AGI is, by its very definition, the quest to build a machine that can do everything as well as we can. If that ever happens, I think it’s going to be the biggest transition in the history of life on Earth. But the really big change doesn’t come exactly the moment they are better than us at everything. It’s actually earlier.
First there are big changes when they start becoming better than us at doing most of the jobs that we do, because that takes away much of the demand for human labor. And then, the really whopping change comes when they become better than us at AI research.
Right now the timescale of AI research is limited by the human research and development cycle (typically of years). But once we replace engineers with equivalent pieces of software, then there’s no reason to think about years, and cycles can be much faster.

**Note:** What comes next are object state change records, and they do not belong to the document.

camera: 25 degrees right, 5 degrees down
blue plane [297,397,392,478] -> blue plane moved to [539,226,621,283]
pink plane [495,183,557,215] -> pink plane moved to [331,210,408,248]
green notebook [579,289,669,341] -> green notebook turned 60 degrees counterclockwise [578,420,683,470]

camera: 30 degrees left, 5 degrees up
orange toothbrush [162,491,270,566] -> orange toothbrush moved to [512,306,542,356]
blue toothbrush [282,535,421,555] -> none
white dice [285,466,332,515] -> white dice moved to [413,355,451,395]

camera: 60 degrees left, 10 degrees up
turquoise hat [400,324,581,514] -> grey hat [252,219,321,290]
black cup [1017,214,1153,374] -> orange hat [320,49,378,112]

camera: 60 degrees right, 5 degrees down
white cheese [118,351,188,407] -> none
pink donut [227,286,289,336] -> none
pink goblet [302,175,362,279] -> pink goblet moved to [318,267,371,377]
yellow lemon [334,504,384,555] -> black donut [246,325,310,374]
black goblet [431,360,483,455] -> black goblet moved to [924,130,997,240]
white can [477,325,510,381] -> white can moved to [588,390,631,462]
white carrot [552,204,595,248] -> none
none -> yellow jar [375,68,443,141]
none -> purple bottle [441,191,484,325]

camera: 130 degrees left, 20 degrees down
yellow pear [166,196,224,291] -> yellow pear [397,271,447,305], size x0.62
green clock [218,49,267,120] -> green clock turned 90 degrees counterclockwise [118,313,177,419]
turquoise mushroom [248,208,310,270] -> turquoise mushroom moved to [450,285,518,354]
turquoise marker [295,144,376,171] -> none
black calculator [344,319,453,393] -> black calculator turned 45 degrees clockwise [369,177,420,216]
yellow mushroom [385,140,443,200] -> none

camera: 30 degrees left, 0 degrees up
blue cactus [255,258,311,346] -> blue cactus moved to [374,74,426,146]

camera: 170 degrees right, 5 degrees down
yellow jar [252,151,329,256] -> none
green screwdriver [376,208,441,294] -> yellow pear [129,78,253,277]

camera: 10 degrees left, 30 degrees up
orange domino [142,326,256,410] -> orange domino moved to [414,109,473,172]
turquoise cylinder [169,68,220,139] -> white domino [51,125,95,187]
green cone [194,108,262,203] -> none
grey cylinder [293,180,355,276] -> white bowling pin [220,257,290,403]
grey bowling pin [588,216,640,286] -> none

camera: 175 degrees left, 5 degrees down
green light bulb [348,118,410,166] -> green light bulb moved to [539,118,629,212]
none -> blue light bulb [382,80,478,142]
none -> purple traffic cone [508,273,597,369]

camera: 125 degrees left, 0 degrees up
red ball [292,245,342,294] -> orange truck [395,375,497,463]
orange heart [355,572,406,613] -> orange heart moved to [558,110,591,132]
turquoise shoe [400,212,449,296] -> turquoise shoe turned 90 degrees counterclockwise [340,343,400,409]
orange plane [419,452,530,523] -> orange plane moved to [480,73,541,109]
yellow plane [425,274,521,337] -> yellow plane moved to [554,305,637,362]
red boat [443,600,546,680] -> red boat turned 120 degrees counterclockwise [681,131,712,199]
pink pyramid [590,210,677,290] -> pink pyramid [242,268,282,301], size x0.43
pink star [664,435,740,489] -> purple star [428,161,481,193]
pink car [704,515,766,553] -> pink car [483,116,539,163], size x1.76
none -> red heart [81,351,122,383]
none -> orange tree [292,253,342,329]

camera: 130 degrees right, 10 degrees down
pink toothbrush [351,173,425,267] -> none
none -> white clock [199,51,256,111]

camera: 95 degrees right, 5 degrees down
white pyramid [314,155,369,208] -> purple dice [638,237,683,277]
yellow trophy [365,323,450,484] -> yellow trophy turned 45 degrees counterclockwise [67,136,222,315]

The timescale of future progress in AI, and also all of science and technology, will be driven by machines. The really interesting moment is when AI gets better than us at AI programming, so that they can, if they want to, get better than us at anything.
My hunch is that we’re going to understand how to build AGI before we fully understand how our brains work, just like we understood how to build flying machines long before we were able to build a mechanical bird.
Regarding human-machine objective alignment, we should start with kindergarten ethics (that pretty everybody agrees on), and put that into our machines now. For example, anyone who builds passenger aircrafts wants to never, under any circumstance, fly into a building or a mountain.
When Andreas Lubitz (the German Wings pilot) flew his passenger jet into the Alps killing over a hundred people in 2015, he just told the autopilot to do it. And even though it had the GPS maps, the computer accepted it.
We should take those very basic values where the problem is not that we don’t agree, the problem is just we’ve been to lazy to put it into our machines and make sure that from now on airplanes refuse to do something like that. Instead, go into safe mode, maybe lock the cockpit door and go directly to the airport.
He is a professor at Harvard and before that was a professor at MIT. He is the author of many books, such as “The Better Angels of Our Nature”, and “Enlightenment Now”.
Is there any difference between the human neural network and the ones we are building in AI? I think there is overlap, but also that there are some big differences. Current artificial neural networks called deep learning systems are in reality not all that deep.
They are very good at extracting high order statistical regularities, but most of the systems don’t have a semantic level: a level of actual understanding of who did what to whom, why, where, how things work, what causes what else.
The goal of making an artificial system that is exactly like the human brain is a goal that no one is going to pursue to the bitter end, because if you want tools that do thing better than humans, you’re not going to care whether it does something like humans.
Why take humans as benchmarks?
Goals are external to the means to attain the goals: if we don’t design an AI system to maximize dominance, then it won’t maximize dominance. It’s just that we are so familiar with Homo Sapiens when these two traits come bundled together, particularly in men, that we are apt to confuse high intelligence with a will to power. But that’s just an error.
Other fear is that we’ll be collateral damage: that we will give an AI a goal like curing cancer, and it will turn us into guinea pigs for lethal experiments. I think these kind of scenarios are self-defeating.
First of all, they assume that we’re going to be so brilliant that we can design an AI that can cure cancer, but so stupid that we don’t specify what we mean by curing cancer in enough detail that it won’t kill us in the process.
And it assumes that the system will be so smart that it can cure cancer, but so idiotic that it doesn’t figure out that what we mean by curing cancer is not killing everyone. I think this value alignment problem is based on a misconception. The code of engineering is: you don’t implement a system with massive control before testing it.